2.4.2.6 802.11i Amendment
Unlike the previously listed amendments, 802.11i is not focused on RF technologies, frequencies
and data rates. Instead, Task Group I was tasked with addressing the security vulnerabilities in
the existing WEP security. Although work on 802.11i began in 2000, it was not ratified until
2004. Recognizing a need to improve 802.11 WLAN security sooner rather than later, in 2001,
the Wi-Fi Alliance developed an interim improved security standard based on a draft of 802.11i.
This interim release was dubbed Wi-Fi Protected Access (WPA) and turned out to be largely
compatible with the finalized 802.11i, which was subsequently given the name Wi-Fi Protected
Access version 2 (WPA2). This is the name that the 802.11i is commonly known by today.
WPA2 improves on the basic WEP security framework in several ways. Firstly, by adding
improved authentication (all authentication schemes allowed under the Extensible
Authentication Protocol (EAP), defined by RFC 3748, are supported by 802.11i, however most
commercial products only support a limited number of modes: Enterprise authentication using a
RADIUS server, and the pre-shared key mechanism carried over from WEP). Secondly, by
significantly improving the strength of the cryptographic algorithms: 128-bit AES-CCMP is used
as the encryption algorithm in WPA2, which provides substantial security margin over the RC4,
CRC-32 and “Michael” algorithms used previously in WEP and WPA.
While WPA2/802.11i has addressed the majority of WEP deficiencies, one surprising criticism
levelled at WPA2 was its use of AES encryption, which although very strong, also significantly
increased the processing requirements, which many devices utilizing slower microprocessors
were unable to fulfill. As a result, there still exist many devices on the market which only
implement the interim WPA standard with its reduced processing requirements and somewhat
weaker security.

2.4.2.7 Other 802.11 Extensions
There are many other 802.11 extensions dealing with various aspects of WLANs in progress or
being planned.
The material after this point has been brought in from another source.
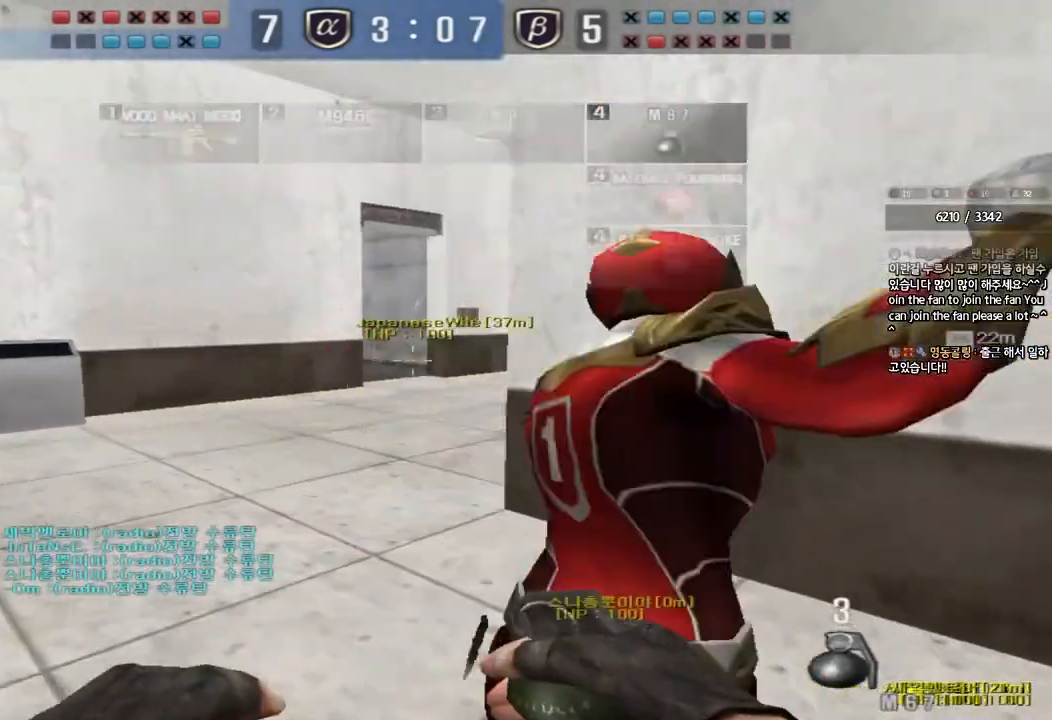
{"keys": ["a", "w"], "events": [[150, "d", "down"], [167, "w", "down"], [217, "d", "up"], [250, "a", "down"]]}
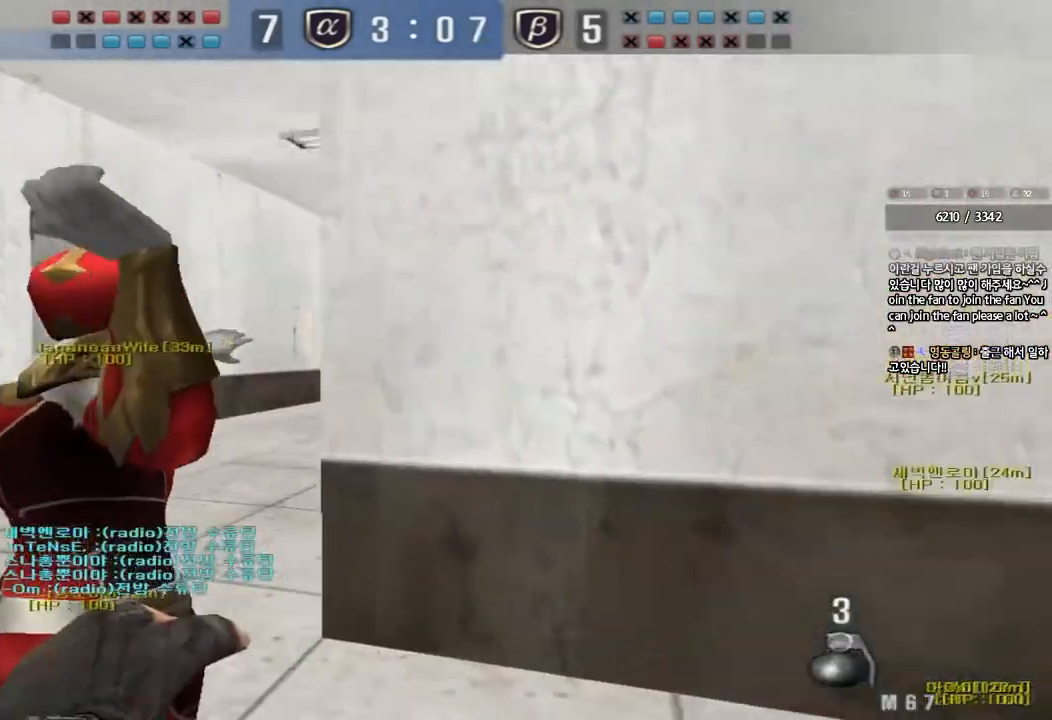
{"keys": ["a", "w"], "events": [[350, "a", "up"], [367, "a", "down"]]}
For example, 802.11e addresses wireless quality of service (QoS) concerns,
802.11p and 802.11r address mobility use and roaming, 802.11s deals with ad-hoc mesh
networks, 802.11w is a proposed security-related amendment intended to address the remaining
issue of network management information frames being transmitted without protection or
encryption, and 802.11y which proposes to extend the use of 802.11 into the 3.7 GHz frequency
band. A full list of 802.11 amendments and working groups is available on the IEEE web site.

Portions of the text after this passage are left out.